Exercise input:
::::::::::

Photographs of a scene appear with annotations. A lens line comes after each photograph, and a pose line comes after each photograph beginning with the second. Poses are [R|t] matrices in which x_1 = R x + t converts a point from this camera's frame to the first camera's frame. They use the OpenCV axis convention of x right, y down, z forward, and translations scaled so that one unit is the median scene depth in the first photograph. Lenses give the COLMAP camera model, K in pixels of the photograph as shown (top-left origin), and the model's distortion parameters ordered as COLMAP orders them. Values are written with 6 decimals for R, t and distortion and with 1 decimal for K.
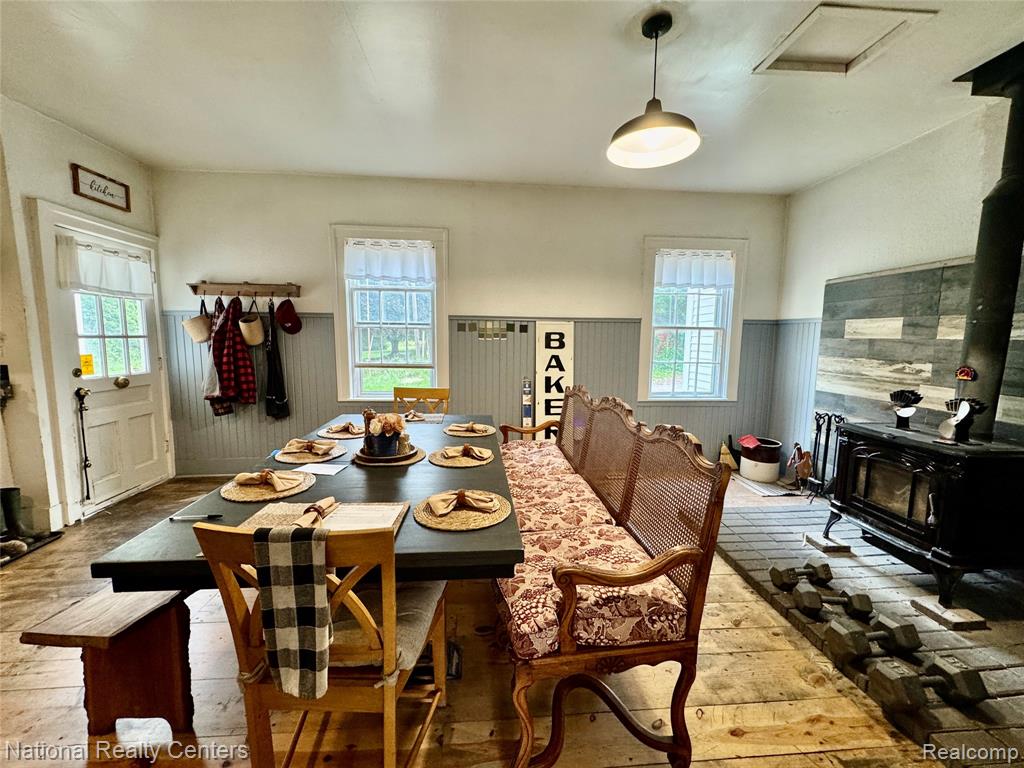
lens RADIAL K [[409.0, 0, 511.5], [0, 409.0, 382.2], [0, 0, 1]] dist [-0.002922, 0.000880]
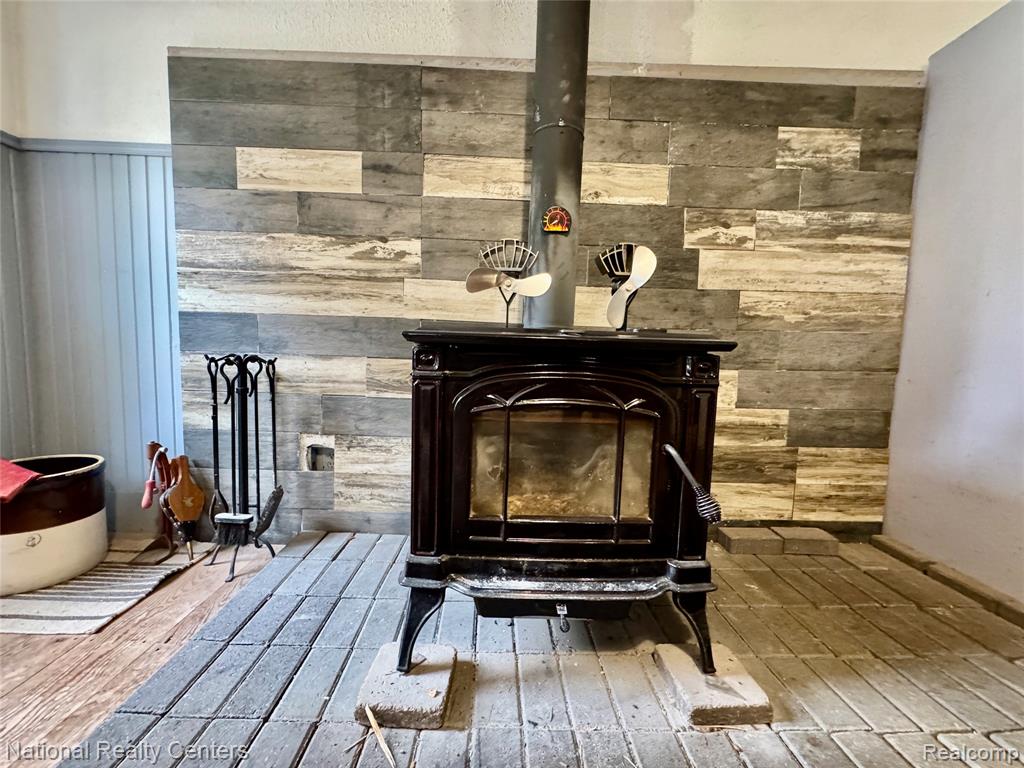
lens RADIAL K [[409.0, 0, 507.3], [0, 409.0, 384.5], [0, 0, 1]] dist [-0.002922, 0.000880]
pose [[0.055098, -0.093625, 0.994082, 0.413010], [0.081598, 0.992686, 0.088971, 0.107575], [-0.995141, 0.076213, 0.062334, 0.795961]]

::::::::::

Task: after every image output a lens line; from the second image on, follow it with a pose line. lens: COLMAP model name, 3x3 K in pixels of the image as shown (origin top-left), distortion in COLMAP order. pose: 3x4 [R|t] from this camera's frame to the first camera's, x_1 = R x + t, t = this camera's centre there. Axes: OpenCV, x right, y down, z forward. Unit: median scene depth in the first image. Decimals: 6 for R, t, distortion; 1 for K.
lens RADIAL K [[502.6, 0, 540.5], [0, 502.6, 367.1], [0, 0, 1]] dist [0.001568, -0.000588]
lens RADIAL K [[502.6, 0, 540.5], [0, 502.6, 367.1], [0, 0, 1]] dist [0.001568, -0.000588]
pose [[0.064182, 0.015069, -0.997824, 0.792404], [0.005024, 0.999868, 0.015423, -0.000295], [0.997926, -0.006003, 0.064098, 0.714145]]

::::::::::

What needs to be done: Reproduce word for word the lines between the one holding "Photographs of a" and the one holding "0.076213, 0.062334, 0.795961]]", inclusive, and omit the pictures.

Output of the exercise:
Photographs of a scene appear with annotations. A lens line comes after each photograph, and a pose line comes after each photograph beginning with the second. Poses are [R|t] matrices in which x_1 = R x + t converts a point from this camera's frame to the first camera's frame. They use the OpenCV axis convention of x right, y down, z forward, and translations scaled so that one unit is the median scene depth in the first photograph. Lenses give the COLMAP camera model, K in pixels of the photograph as shown (top-left origin), and the model's distortion parameters ordered as COLMAP orders them. Values are written with 6 decimals for R, t and distortion and with 1 decimal for K.
lens RADIAL K [[409.0, 0, 511.5], [0, 409.0, 382.2], [0, 0, 1]] dist [-0.002922, 0.000880]
lens RADIAL K [[409.0, 0, 507.3], [0, 409.0, 384.5], [0, 0, 1]] dist [-0.002922, 0.000880]
pose [[0.055098, -0.093625, 0.994082, 0.413010], [0.081598, 0.992686, 0.088971, 0.107575], [-0.995141, 0.076213, 0.062334, 0.795961]]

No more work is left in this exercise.